Appropriating the Corporation, Transforming Landscape and Escaping Taxes: The Global Real Estate Industry in Vanuatu  
Gregory Rawlings (University of Otago)

Paper short abstract:

This paper explores how neo-liberal ideas of the corporation have infused legal, bureaucratic and governmental forms to transform property, particularly seafront real estate. It focuses on Vanuatu, where tax and land law have been appropriated for expatriate realesate on its main islands, reclassifying property as commodity over “kastom.”

Paper long abstract:

Globalisation is transforming the way property is imagined, classified and commodified. Transnational networks, flows and linkages now enable wealthy and sometimes not-so-wealthy citizens of post-industrial societies to own and possess property including the most tangible form of all - land - across borders outside of their own countries. This has contributed to the rise of a global real-estate industry which is redesigning not only landscapes, but also notions of domicile, citizenship and the corporate form. In the South Pacific nation-state of Vanuatu investors, advisers and financial planners in the country's offshore industry have appropriated specific legal instruments (Torrens titling) and established particular corporate entities (tax free companies and trusts) to embark on the most ambitious program of land tenure conversion since European colonisation.
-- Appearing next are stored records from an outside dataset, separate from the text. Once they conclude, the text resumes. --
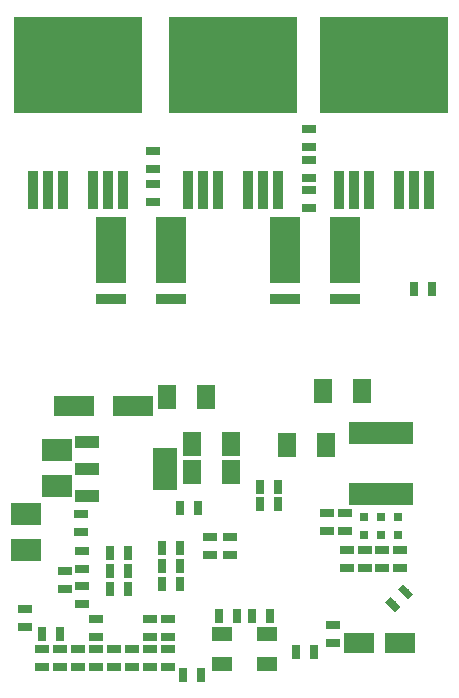
<source format=gbp>
G04 #@! TF.GenerationSoftware,KiCad,Pcbnew,(5.1.2)-1*
G04 #@! TF.CreationDate,2021-03-05T10:29:45+00:00*
G04 #@! TF.ProjectId,BLDC_4,424c4443-5f34-42e6-9b69-6361645f7063,A*
G04 #@! TF.SameCoordinates,Original*
G04 #@! TF.FileFunction,Paste,Bot*
G04 #@! TF.FilePolarity,Positive*
%FSLAX46Y46*%
G04 Gerber Fmt 4.6, Leading zero omitted, Abs format (unit mm)*
G04 Created by KiCad (PCBNEW (5.1.2)-1) date 2021-03-05 10:29:45*
%MOMM*%
%LPD*%
G04 APERTURE LIST*
%ADD10R,3.500120X1.800860*%
%ADD11R,2.540000X5.588000*%
%ADD12R,2.540000X0.889000*%
%ADD13R,2.540000X1.699260*%
%ADD14R,1.800860X1.198880*%
%ADD15R,2.499360X1.950720*%
%ADD16R,5.499100X1.849120*%
%ADD17R,0.797560X0.797560*%
%ADD18R,10.800080X8.150860*%
%ADD19R,0.899160X3.200400*%
%ADD20R,1.524000X2.032000*%
%ADD21R,1.143000X0.635000*%
%ADD22R,0.635000X1.143000*%
%ADD23R,2.032000X3.657600*%
%ADD24R,2.032000X1.016000*%
%ADD25C,0.635000*%
%ADD26C,0.150000*%
G04 APERTURE END LIST*
D10*
X89494360Y-113030000D03*
X84495640Y-113030000D03*
D11*
X102362000Y-99822000D03*
X107442000Y-99822000D03*
D12*
X102362000Y-103949500D03*
X107442000Y-103949500D03*
D11*
X87630000Y-99822000D03*
X92710000Y-99822000D03*
D12*
X87630000Y-103949500D03*
X92710000Y-103949500D03*
D13*
X108633260Y-133096000D03*
X112092740Y-133096000D03*
D14*
X97033080Y-134853680D03*
X97033080Y-132354320D03*
X100832920Y-132354320D03*
X100832920Y-134853680D03*
D15*
X80391000Y-125222000D03*
X80391000Y-122174000D03*
X83000000Y-116776000D03*
X83000000Y-119824000D03*
D16*
X110490000Y-120431560D03*
X110490000Y-115280440D03*
D17*
X111887000Y-123939300D03*
X111887000Y-122440700D03*
X110450000Y-123949300D03*
X110450000Y-122450700D03*
X109050000Y-123949300D03*
X109050000Y-122450700D03*
D18*
X110744000Y-84142580D03*
D19*
X114554000Y-94744540D03*
X113284000Y-94744540D03*
X112014000Y-94744540D03*
X109474000Y-94744540D03*
X108204000Y-94744540D03*
X106934000Y-94744540D03*
D18*
X97917000Y-84142580D03*
D19*
X101727000Y-94744540D03*
X100457000Y-94744540D03*
X99187000Y-94744540D03*
X96647000Y-94744540D03*
X95377000Y-94744540D03*
X94107000Y-94744540D03*
D18*
X84836000Y-84142580D03*
D19*
X88646000Y-94744540D03*
X87376000Y-94744540D03*
X86106000Y-94744540D03*
X83566000Y-94744540D03*
X82296000Y-94744540D03*
X81026000Y-94744540D03*
D20*
X102549000Y-116300000D03*
X105851000Y-116300000D03*
X105537000Y-111760000D03*
X108839000Y-111760000D03*
X92329000Y-112268000D03*
X95631000Y-112268000D03*
X94488000Y-116205000D03*
X97790000Y-116205000D03*
X94488000Y-118618000D03*
X97790000Y-118618000D03*
D21*
X85200000Y-125338000D03*
X85200000Y-126862000D03*
X85200000Y-129762000D03*
X85200000Y-128238000D03*
X106426000Y-131572000D03*
X106426000Y-133096000D03*
X80327500Y-130175000D03*
X80327500Y-131699000D03*
X83312000Y-135128000D03*
X83312000Y-133604000D03*
X86360000Y-135128000D03*
X86360000Y-133604000D03*
X89408000Y-135128000D03*
X89408000Y-133604000D03*
X92456000Y-135128000D03*
X92456000Y-133604000D03*
X90932000Y-135128000D03*
X90932000Y-133604000D03*
X87884000Y-135128000D03*
X87884000Y-133604000D03*
X84836000Y-135128000D03*
X84836000Y-133604000D03*
D22*
X93472000Y-121666000D03*
X94996000Y-121666000D03*
D21*
X109100000Y-125238000D03*
X109100000Y-126762000D03*
D22*
X87503000Y-128524000D03*
X89027000Y-128524000D03*
X93462000Y-128050000D03*
X91938000Y-128050000D03*
X87503000Y-127000000D03*
X89027000Y-127000000D03*
X93462000Y-126550000D03*
X91938000Y-126550000D03*
X114808000Y-103124000D03*
X113284000Y-103124000D03*
D21*
X104394000Y-91059000D03*
X104394000Y-89535000D03*
D22*
X87488000Y-125450000D03*
X89012000Y-125450000D03*
X93462000Y-125050000D03*
X91938000Y-125050000D03*
D21*
X104394000Y-94742000D03*
X104394000Y-96266000D03*
X104394000Y-92202000D03*
X104394000Y-93726000D03*
X112100000Y-125238000D03*
X112100000Y-126762000D03*
X110600000Y-125238000D03*
X110600000Y-126762000D03*
X91186000Y-94234000D03*
X91186000Y-95758000D03*
X91186000Y-91440000D03*
X91186000Y-92964000D03*
D22*
X83312000Y-132334000D03*
X81788000Y-132334000D03*
D23*
X92202000Y-118364000D03*
D24*
X85598000Y-118364000D03*
X85598000Y-116078000D03*
X85598000Y-120650000D03*
D22*
X100203000Y-119888000D03*
X101727000Y-119888000D03*
D21*
X107442000Y-123571000D03*
X107442000Y-122047000D03*
D22*
X101092000Y-130810000D03*
X99568000Y-130810000D03*
X95250000Y-135763000D03*
X93726000Y-135763000D03*
X103251000Y-133858000D03*
X104775000Y-133858000D03*
D21*
X85090000Y-123698000D03*
X85090000Y-122174000D03*
X105918000Y-123571000D03*
X105918000Y-122047000D03*
D22*
X100203000Y-121285000D03*
X101727000Y-121285000D03*
D21*
X97663000Y-125603000D03*
X97663000Y-124079000D03*
X107600000Y-126762000D03*
X107600000Y-125238000D03*
D22*
X96774000Y-130810000D03*
X98298000Y-130810000D03*
D21*
X96012000Y-124079000D03*
X96012000Y-125603000D03*
X86350000Y-132562000D03*
X86350000Y-131038000D03*
X90900000Y-132562000D03*
X90900000Y-131038000D03*
X92456000Y-132588000D03*
X92456000Y-131064000D03*
X81788000Y-133604000D03*
X81788000Y-135128000D03*
D25*
X112552815Y-128747185D03*
D26*
G36*
X112373210Y-128118567D02*
G01*
X113181433Y-128926790D01*
X112732420Y-129375803D01*
X111924197Y-128567580D01*
X112373210Y-128118567D01*
X112373210Y-128118567D01*
G37*
D25*
X111475185Y-129824815D03*
D26*
G36*
X111295580Y-129196197D02*
G01*
X112103803Y-130004420D01*
X111654790Y-130453433D01*
X110846567Y-129645210D01*
X111295580Y-129196197D01*
X111295580Y-129196197D01*
G37*
D21*
X83693000Y-127000000D03*
X83693000Y-128524000D03*
M02*

</source>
In this process a named Indigenous landscape is being layered with multiplex meanings and ideas of land ownership, appropriation and use. These processes of tenure conversion have been facilitated by redesigning the corporation to maximize the arbitrage between Vanuatu's tax haven status and its 'high' taxing regional neighbors. In doing so bureaucratic, legal, governmental and bureaucratic processes intersect and become entangled in stories of land alienation, tax evasion and money laundering. As a consequence Vanuatu is experiencing one of the most profound changes in land ownership it has ever seen, with 55 percent of all land on the country's main island of Efate now in foreign hands, and 80-90 percent of all coastal land leased out to sea-changing expatriates. This paper charts these propertied transitions and transformations.